Te Aroha means loveMay 11 in New Zealand
Mt. Te Aroha is the tallest peak in the Kaimai-Mamaku Forest park. The trail head starts at the spa, with the world's only known hot soda water geyser. The water is heated over magma and filled with bicarbonate, which it spouts every 45 minutes or so.
When compared with Old Faithful, or most geysers in Yellowstone, the geyser in Te Aroha seems amusingly small. Some noisy spurts. But its chemical uniqueness make it fun to see.
Everyone we talked to here asked what we're doing, are we going all the way to the summit? And wanted to tell us it would take 2 hours or less if we're used to hiking. Nate & I would like to know when the last time was any of those folks actually went all the way to the summit. I thought I had read the hike was around 6 hours, but everyone was saying around 3.5 round trip, so I thought I must be confused. I'd read a lot of NZ stuff before arriving after all.
The first part of the trail starts off going to the lookout area, which looks down over the town of Te Aroha. It was steep going. Several people seemed to take it in as their work out or some such, heading up to the look out and back. The ascent was steep and relentless for probably 1- 1.5 hrs. The mountain is steep, and so is the track up it. To the right was a huge drop off. It wasn't too scary though, as all the trees and brush were there to break your fall. This was still somewhat of a semi-tropical forest. There's no tree line, just lush greenery all the way to the top.
While the greenery was fascinating and different, I ended up getting a bit tired of it. Since I couldn't see out, I could never tell how far up we had come in relation to the other peaks, or the town below. Just ferns and vines, and vines on trees, and ferns on trees, and ferns going on vines.
After reaching the look out we sat a spell and chatted with a local, who told us not to be too pround not to go to the top. So we set out for the next 2/3 of our journey, and that's when it really got tough.

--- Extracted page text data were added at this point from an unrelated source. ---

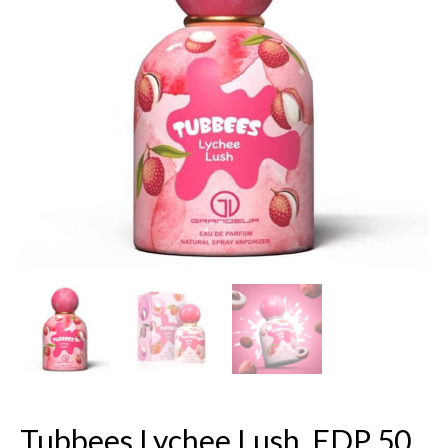
Lush,
EDP
50
ml.
Tubbees Lychee Lush, EDP 50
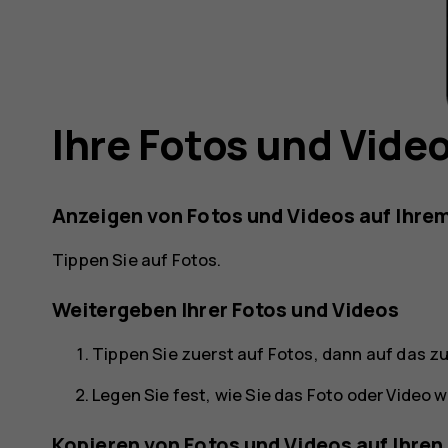
gsanleit
Ihre Fotos und Vide
Anzeigen von Fotos und Videos auf Ihre
Tippen Sie auf
Fotos
.
Weitergeben Ihrer Fotos und Videos
Tippen Sie zuerst auf
Fotos
, dann auf das z
Legen Sie fest, wie Sie das Foto oder Video
Kopieren von Fotos und Videos auf Ihre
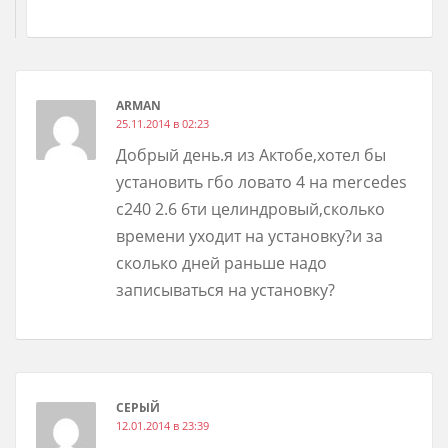
ARMAN
25.11.2014 в 02:23
Добрый день.я из Актобе,хотел бы
установить гбо ловато 4 на mercedes
c240 2.6 6ти целиндровый,сколько
времени уходит на установку?и за
сколько дней раньше надо
записываться на установку?
СЕРЫЙ
12.01.2014 в 23:39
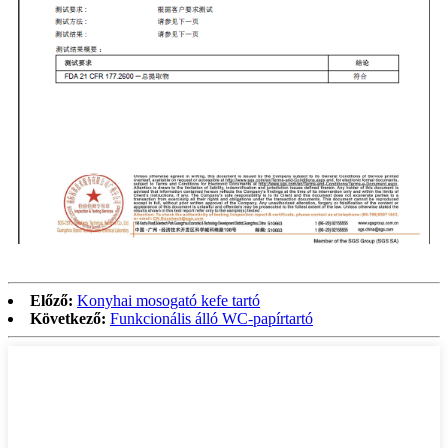
Előző:
Konyhai mosogató kefe tartó
Következő:
Funkcionális álló WC-papírtartó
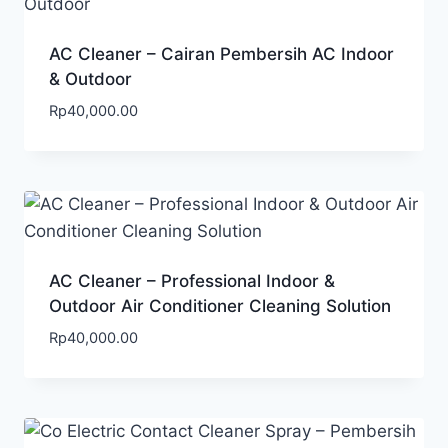
AC Cleaner – Cairan Pembersih AC Indoor
& Outdoor
Rp
40,000.00
AC Cleaner – Professional Indoor &
Outdoor Air Conditioner Cleaning Solution
Rp
40,000.00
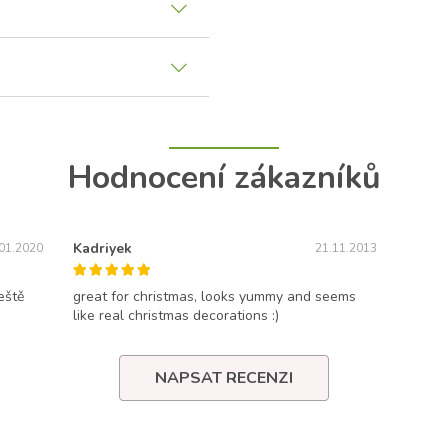
Hodnocení zákazníků
Kadriyek
01.2020
21.11.2013
eště
great for christmas, looks yummy and seems
like real christmas decorations :)
NAPSAT RECENZI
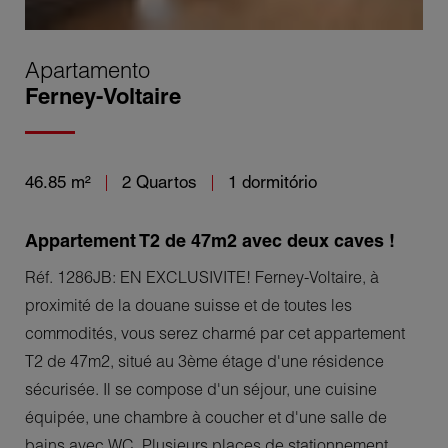
Apartamento
Ferney-Voltaire
46.85 m²
2 Quartos
1 dormitório
Appartement T2 de 47m2 avec deux caves !
Réf. 1286JB: EN EXCLUSIVITE! Ferney-Voltaire, à
proximité de la douane suisse et de toutes les
commodités, vous serez charmé par cet appartement
T2 de 47m2, situé au 3ème étage d'une résidence
sécurisée. Il se compose d'un séjour, une cuisine
équipée, une chambre à coucher et d'une salle de
bains avec WC. Plusieurs places de stationnement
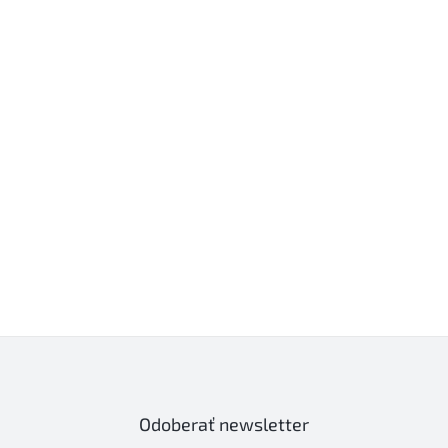
Odoberať newsletter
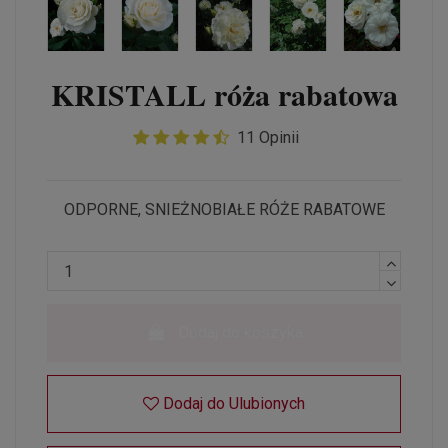
KRISTALL róża rabatowa
11 Opinii
ODPORNE, SNIEŻNOBIAŁE RÓŻE RABATOWE
Dodaj do koszyka
Dodaj do Ulubionych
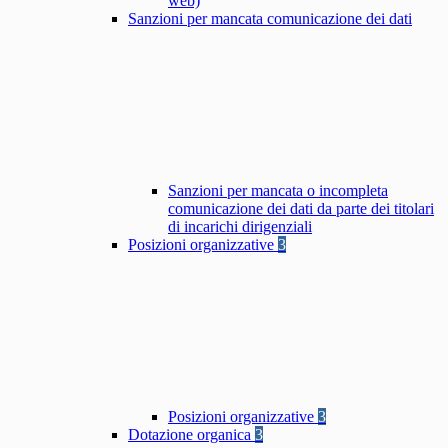
web)
Sanzioni per mancata comunicazione dei dati
Sanzioni per mancata o incompleta
comunicazione dei dati da parte dei titolari
di incarichi dirigenziali
Posizioni organizzative
3
Posizioni organizzative
3
Dotazione organica
3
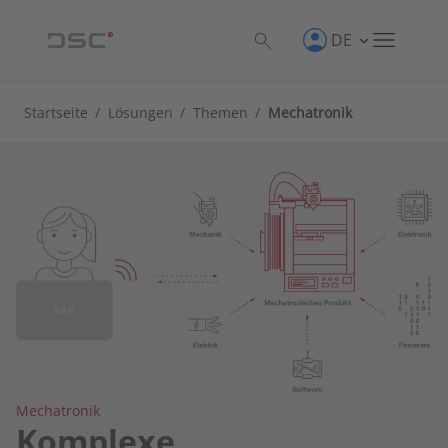
DE
Startseite
/
Lösungen
/
Themen
/
Mechatronik
Mechatronik
Komplexe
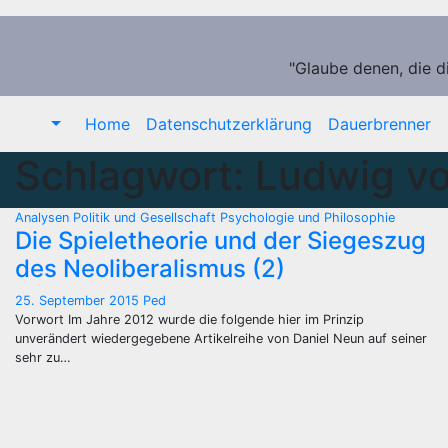
Zum
Inhalt
springen
"Glaube denen, die d
Home
Datenschutzerklärung
Dauerbrenner
Schlagwort:
Ludwig vo
Analysen
Politik und Gesellschaft
Psychologie und Philosophie
Die Spieletheorie und der Siegeszug
des Neoliberalismus (2)
25. September 2015
Ped
Vorwort Im Jahre 2012 wurde die folgende hier im Prinzip
unverändert wiedergegebene Artikelreihe von Daniel Neun auf seiner
sehr zu…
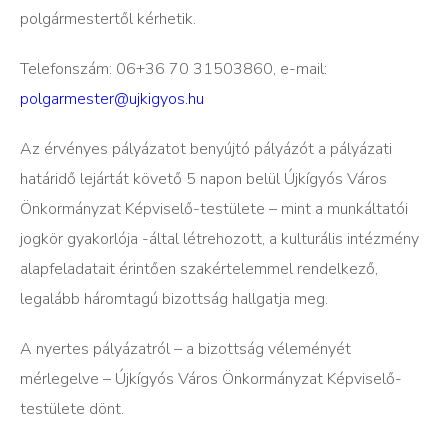
polgármestertől kérhetik.
Telefonszám: 06+36 70 31503860, e-mail:
polgarmester@ujkigyos.hu
Az érvényes pályázatot benyújtó pályázót a pályázati
határidő lejártát követő 5 napon belül Újkígyós Város
Önkormányzat Képviselő-testülete – mint a munkáltatói
jogkör gyakorlója -által létrehozott, a kulturális intézmény
alapfeladatait érintően szakértelemmel rendelkező,
legalább háromtagú bizottság hallgatja meg.
A nyertes pályázatról – a bizottság véleményét
mérlegelve – Újkígyós Város Önkormányzat Képviselő-
testülete dönt.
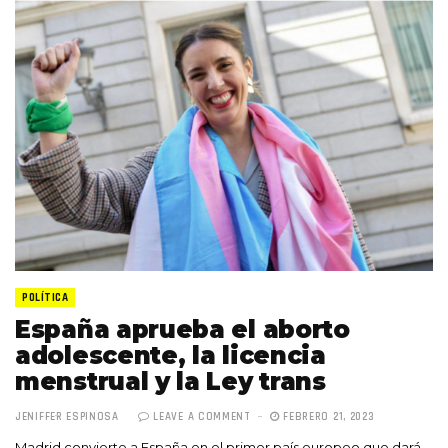
POLÍTICA
España aprueba el aborto
adolescente, la licencia
menstrual y la Ley trans
JENIFFER ESPINOSA
LEAVE A COMMENT
FEBRERO 21, 2023
Madrid convierte a España en el primer país europeo que dará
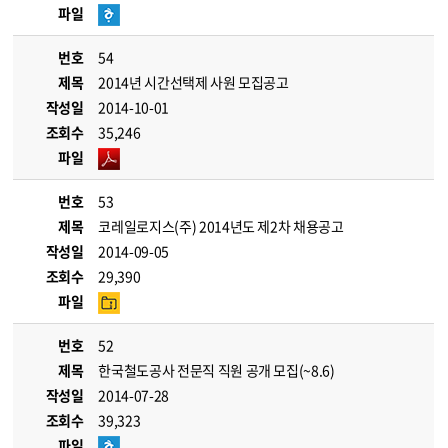
파일
번호
54
제목
2014년 시간선택제 사원 모집공고
작성일
2014-10-01
조회수
35,246
파일
번호
53
제목
코레일로지스(주) 2014년도 제2차 채용공고
작성일
2014-09-05
조회수
29,390
파일
번호
52
제목
한국철도공사 전문직 직원 공개 모집(~8.6)
작성일
2014-07-28
조회수
39,323
파일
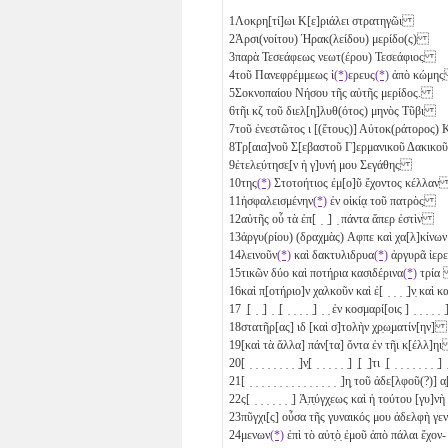
1
Λοκρη[τί]ωι Κ[ε]ριάλει στρατηγῶι
2
Ἀρσι(νοίτου) Ἡρακ(λείδου) μερίδο(ς)
3
παρὰ Τεσεάφεως νεωτ(έρου) Τεσεάφιος
4
τοῦ Πανεφρέμμεως ἱ
(*)
ερευς
(*)
ἀπὸ κώμ
5
Σοκνοπαίου Νήσου τῆς αὐτῆς μερίδος.
6
τῆι
κζ
τοῦ διελ[η]λυθ(ότος) μηνὸς Τῦβι
7
τοῦ ἐνεστῶτος
ι
[(ἔτους)] Αὐτοκ(ράτορος
8
Τρ[αια]νοῦ Σ[εβαστοῦ Γ]ερμανικοῦ Δακικ
9
ἐτελε̣ύτησε̣[ν ἡ γ]υνή μου Σεγάθης
10
της
(*)
Στοτοήτιος ἐμ[ο]ῦ ἔχοντος κέλλα
11
ἠσφαλεισμένην
(*)
ἐν οἰκίᾳ τοῦ πατρὸς
12
αὐτῆς οὗ τὰ ἐπ[ ̣ ̣] ̣ πάντα ἅπερ ἐστὶν
13
ἀργυ(ρίου) (δραχμὰς)
Αφπε
καὶ χα[λ]κίνων
14
λεινοῦν
(*)
καὶ δακτυλιδρυα
(*)
ἀργυρᾶ ἱερε
15
τικῶν δύο
καὶ ποτήρια κασιδέρινα
(*)
τρία
16
καὶ π̣[οτήριο]ν χαλκοῦν καὶ ἐ[ ̣ ̣ ̣ ̣]ν̣ καὶ κα
17
̣[ ̣ ̣] ̣ ̣[ ̣ ̣ ̣ ̣ ̣] ̣ ̣ ἐν κοσμαρί[οις ] ̣ ̣ ̣ ̣ 
18
στατῆρ[ας]
ιδ
[καὶ σ]τολὴν χ̣ρ̣ω̣ματίν[ην]
19
[καὶ τὰ ἄλλα] πάν[τα] ὄντα ἐν τῆι κ[έλλ]
20
[ ̣ ̣ ̣ ̣ ̣ ̣ ̣ ̣ ̣]ν̣[ ̣ ̣ ̣ ̣ ̣ ̣] ̣[ ̣]τι ̣[ ̣ ̣ ̣ ̣ ̣ ̣ ̣ 
21
[ ̣ ̣ ̣ ̣ ̣ ̣ ̣ ̣ ̣ ̣ ̣ ̣ ̣ ̣ ̣ ̣]η̣ τοῦ ἀδε[λφοῦ(?)] 
22
ς[ ̣ ̣ ̣ ̣ ̣ ̣ ̣] Ἀ̣π̣ύγχ̣εως καὶ ἡ τούτου [γυ]ν
23
πῦγχι[ς] οὖσα τῆς γυναικός μου ἀδελφὴ γεν
24
μενων
(*)
ἐπὶ τὸ αὐτ̣ὸ̣ ἐμοῦ ἀπὸ πάλαι ἔχον-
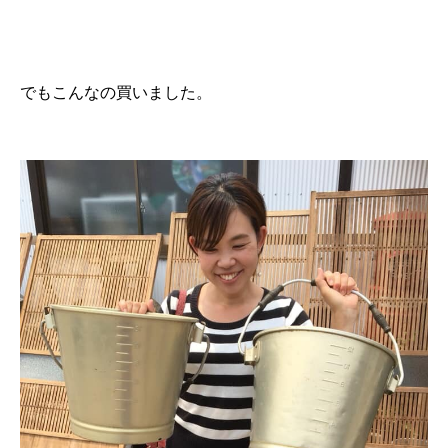
でもこんなの買いました。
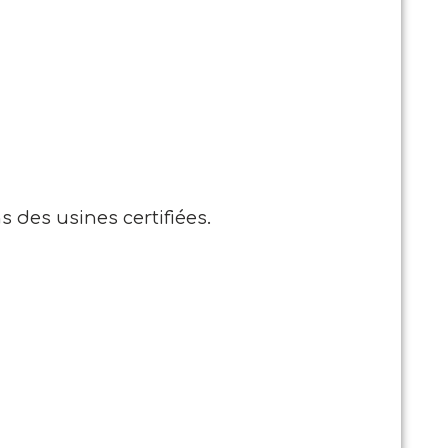
s des usines certifiées.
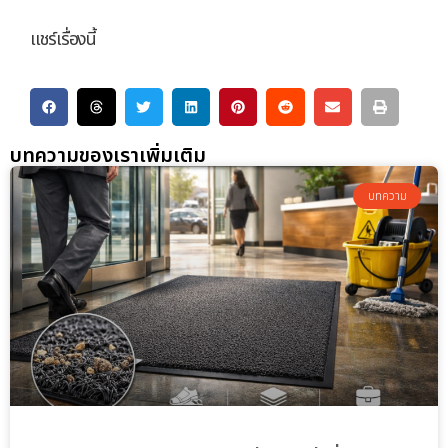
แชร์เรื่องนี้
บทความของเราเพิ่มเติม
บทความ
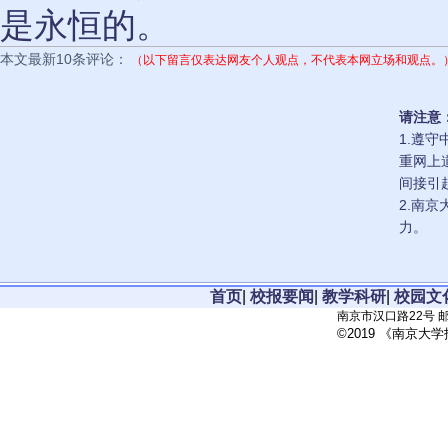
是永恒的。
本文最新10条评论：
（以下留言仅表达网友个人观点，不代表本网立场和观点。
请注意
1.遵
重网上
间接引
2.南
力。
首页
|
校报要闻
|
教学科研
|
校园文
南京市汉口路22号 邮政
©2019 《南京大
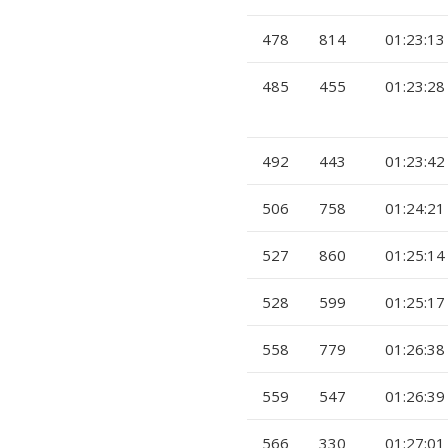
478
814
01:23:13
485
455
01:23:28
492
443
01:23:42
506
758
01:24:21
527
860
01:25:14
528
599
01:25:17
558
779
01:26:38
559
547
01:26:39
566
330
01:27:01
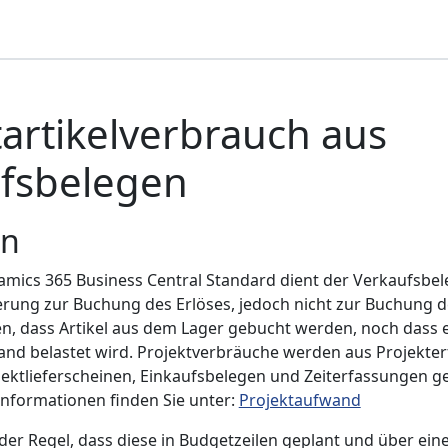
tartikelverbrauch aus
fsbelegen
in
amics 365 Business Central Standard dient der Verkaufsbel
erung zur Buchung des Erlöses, jedoch nicht zur Buchung de
, dass Artikel aus dem Lager gebucht werden, noch dass e
nd belastet wird. Projektverbräuche werden aus Projekte
ojektlieferscheinen, Einkaufsbelegen und Zeiterfassungen ge
nformationen finden Sie unter:
Projektaufwand
in der Regel, dass diese in Budgetzeilen geplant und über ein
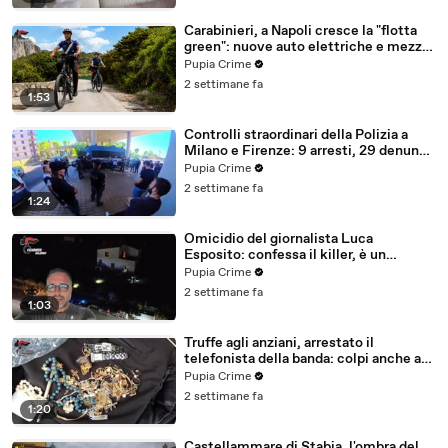
Carabinieri, a Napoli cresce la "flotta
green": nuove auto elettriche e mezzi
sostenibili anche sulle isole (25.07.26)
Pupia Crime
2 settimane fa
1:53
Controlli straordinari della Polizia a
Milano e Firenze: 9 arresti, 29 denunce
e oltre 7mila persone identificate
Pupia Crime
(25.07.26)
2 settimane fa
1:24
Omicidio del giornalista Luca
Esposito: confessa il killer, è un
26enne tunisino (25.07.26)
Pupia Crime
2 settimane fa
1:03
Truffe agli anziani, arrestato il
telefonista della banda: colpi anche ad
Aversa, oltre 300mila euro il bottino
Pupia Crime
stimato (24.07.26)
2 settimane fa
1:20
Castellammare di Stabia, l'ombra del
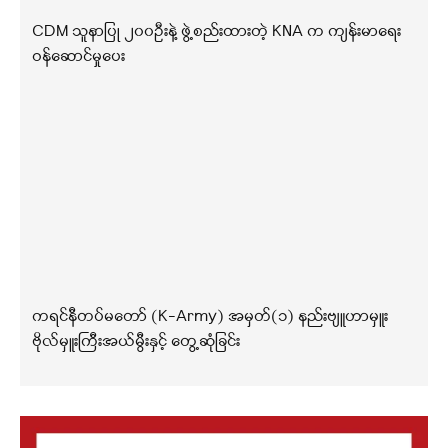
CDM သူနာပြု ၂၀၀ဦးနဲ့ ဖွဲ့စည်းထားတဲ့ KNA က ကျန်းမာရေး
ဝန်ဆောင်မှုပေး
ကရင်နီတပ်မတော် (K-Army) အမှတ်(၁) နည်းဗျူဟာမှူး
ဗိုလ်မှူးကြီးအယ်မွီးနှင့် တွေ့ဆုံခြင်း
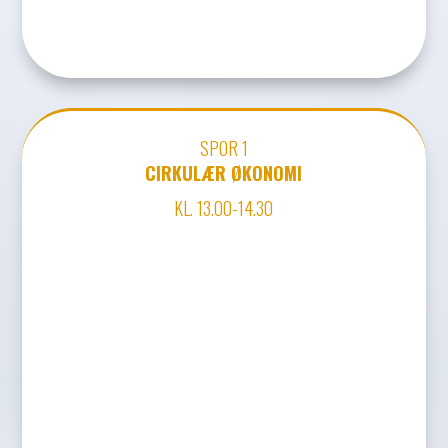
SPOR 1
CIRKULÆR ØKONOMI
KL. 13.00-14.30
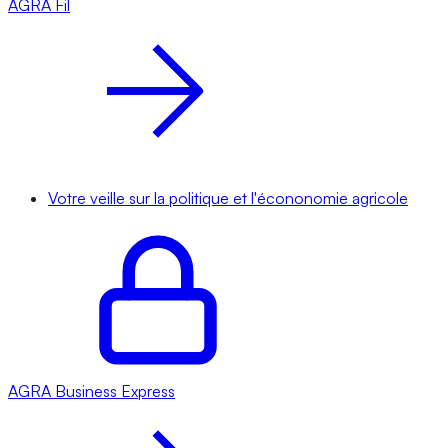
AGRA
Fil
Votre veille sur la politique et l'écononomie agricole
AGRA
Business Express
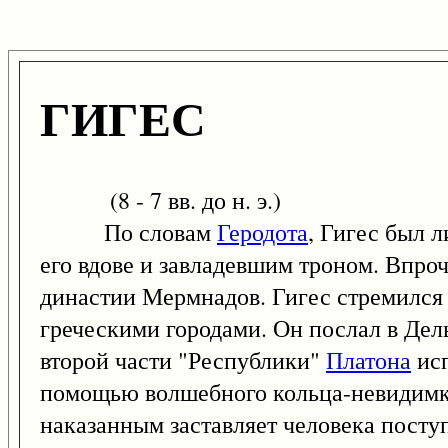
ГИГЕС
(8 - 7 вв. до н. э.)
По словам
Геродота
, Гигес был 
его вдове и завладевшим троном. Впро
династии Мермнадов. Гигес стремился
греческими городами. Он послал в Де
второй части "Республики"
Платона
исп
помощью волшебного кольца-невидимки,
наказанным заставляет человека поступ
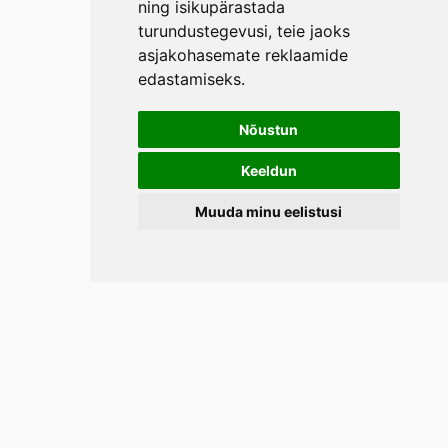
ning isikupärastada
turundustegevusi
,
teie jaoks
asjakohasemate reklaamide
edastamiseks
.
Nõustun
Keeldun
Muuda minu eelistusi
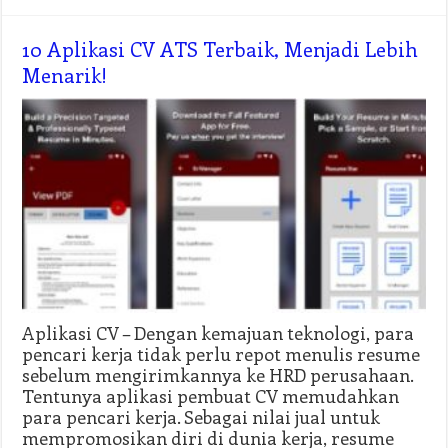
10 Aplikasi CV ATS Terbaik, Menjadi Lebih
Menarik!
Aplikasi CV – Dengan kemajuan teknologi, para
pencari kerja tidak perlu repot menulis resume
sebelum mengirimkannya ke HRD perusahaan.
Tentunya aplikasi pembuat CV memudahkan
para pencari kerja. Sebagai nilai jual untuk
mempromosikan diri di dunia kerja, resume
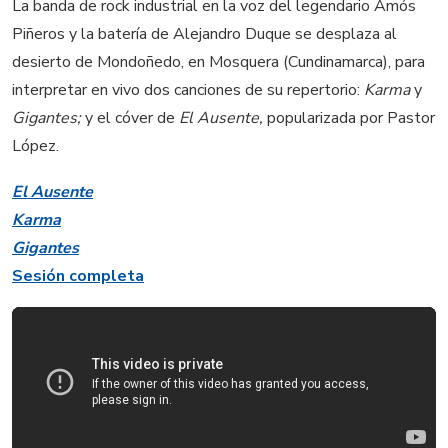
La banda de rock industrial en la voz del legendario Amós
Piñeros y la batería de Alejandro Duque se desplaza al
desierto de Mondoñedo, en Mosquera (Cundinamarca), para
interpretar en vivo dos canciones de su repertorio:
Karma
y
Gigantes;
y el cóver de
El Ausente,
popularizada por Pastor
López.
El Ausente
Karma
Gigantes
Sesión completa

If this was Colorado or Utah, I know there would have been signage, and warnings, and ratings of this being a primitive trail, and very difficult. Here there was an arrow. I don't actually even know how many kilometers we climbed, because any signs that had additional information, just gave us their time estimate! 2-3 hours up, 1.5 hours back.
Primitive would probably even be an understatement. It was like doing huge lunges for 6 hours. I've never been on such a continuously steep trail in my life. We agreed it was like the Hanging Lake trail times 15. Most of the time I was surprised it was even a trail. It looked more like a rock fall, or roots clinging to an eroded hillside we were climbing, or just a washed out rivulet. When there were no tree roots or rock slides, logs were strapped into the mud as a staircase.
The top was gorgeous and magnificent. We were above the clouds and every surrounding green peak. We stopped a moment for our snack, and finished just in time before it started raining. Luckily the rain stayed light, as I began to be concerned about sliding all the way down the mountain.
The fear of rain was soon succeeded by the fear of dark. It was taking us much too long, dusk was falling, and under the tree canopy, even less light was able to penetrate. I could feel my legs shaking, but tried to go even faster to get out of the most treacherous parts before night. We succeeded in getting back down to the first part of the trail before it got really dark.
It was funny to review the trail in reverse. I had thouht that first part so hard, until I saw the second half! Now I was happy to be back on the "easy" part. We could see lights in the town turning on below, but there were no lights in the forest, it only got darker.
I had had one bad fall up on the treacherous part, I slipped on a root, and both of my shins slammed into respective roots on my way down. Nate slide down a set of steps that had gotten damp. We had a huge number of near misses. Finally, down in the final stretch, it was so dark I misplaced my foot in a rooty rocky area, and fell all the way down. It was a fall in stages, I coudln't seem to stop, finally nearly landing on my face.
At that point, I turned on my cellphone flashlight. I had avoided it for as long as possible, fearful that it might drain my battery too early and leave us in the dark. But we were very close by then, and made it out happy and whole.
Dinner at the Taj was huge. We were exhausted and got their banquet special, taking about half of it back to the camper van as well.